Which is, of course, only more proof that the whole “birther” thing is completely made-up bullshit that never occurred to anyone until the “wrong kind” of president was elected.
chopper
@beltane:
i just tested my home-built time machine by going back and talking with james madison. i told him about ted cruz and he said “man, *fuck* that guy”.
boatboy_srq
@Mnemosyne: The part that p!sses me off is that all these
racistsStates’ Righters are advocating for a governmental form that has been tried already – and failed so spectacularly after a mere (depending on what start date you assign) five to eleven years it was completely rebuilt into the system the US has today.
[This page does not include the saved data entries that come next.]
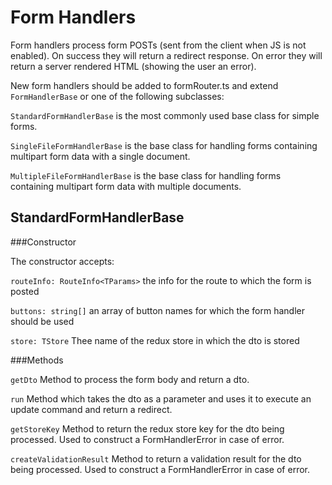# Form Handlers

Form handlers process form POSTs (sent from the client when JS is not enabled).
On success they will return a redirect response.
On error they will return a server rendered HTML (showing the user an error).

New form handlers should be added to formRouter.ts and extend `FormHandlerBase` or one of the following subclasses:

`StandardFormHandlerBase` is the most commonly used base class for simple forms.

`SingleFileFormHandlerBase` is the base class for handling forms containing multipart form data with a single document.

`MultipleFileFormHandlerBase` is the base class for handling forms containing multipart form data with multiple documents.

## StandardFormHandlerBase

###Constructor

The constructor accepts:

`routeInfo: RouteInfo<TParams>` the info for the route to which the form is posted

`buttons: string[]` an array of button names for which the form handler should be used

`store: TStore` Thee name of the redux store in which the dto is stored

###Methods

`getDto` Method to process the form body and return a dto.

`run` Method which takes the dto as a parameter and uses it to execute an update command and return a redirect.

`getStoreKey` Method to return the redux store key for the dto being processed. Used to construct a FormHandlerError in case of error.

`createValidationResult` Method to return a validation result for the dto being processed. Used to construct a FormHandlerError in case of error.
Been there, tried that, got thetarifft-shirt.Rafer Janders
@D58826:
No, that’s entirely false — it was born within the boundaries of the realm, not simply the British Isles. During the 18th century, Britain had a far-flung empire, and British parents gave birth to children in the West Indies, India, present-day America, Canada, and South Africa, English Guyana, etc. etc. There was never any question that those children (well, the white ones born to British mothers) were natural-born British subjects and eligible to stand for Parliament if they returned to the UK.
MaryRC
@Virginia Highlander: The birther movement was a fascinating wormhole, I agree. I believe their last gasp came when they realised that Trump and Sheriff Joe Arpaio, who had raised their hopes by claiming to look for evidence that would prove Obama’s ineligibility, were never going to deliver. Orly, I think, may just have run out of money since she had to pay sanctions over some of her silly lawsuits. One thing you had to learn when following the birthers was to stay clear of Orly’s crazy website. Not only did its multiple fonts and crazy layout give you a headache, it was laden with dangerous spyware and data-mining software which Orly had authorized and then forgot about. Needless to say, when the site started flashing security warning systems she claimed that she was being attacked by her foes.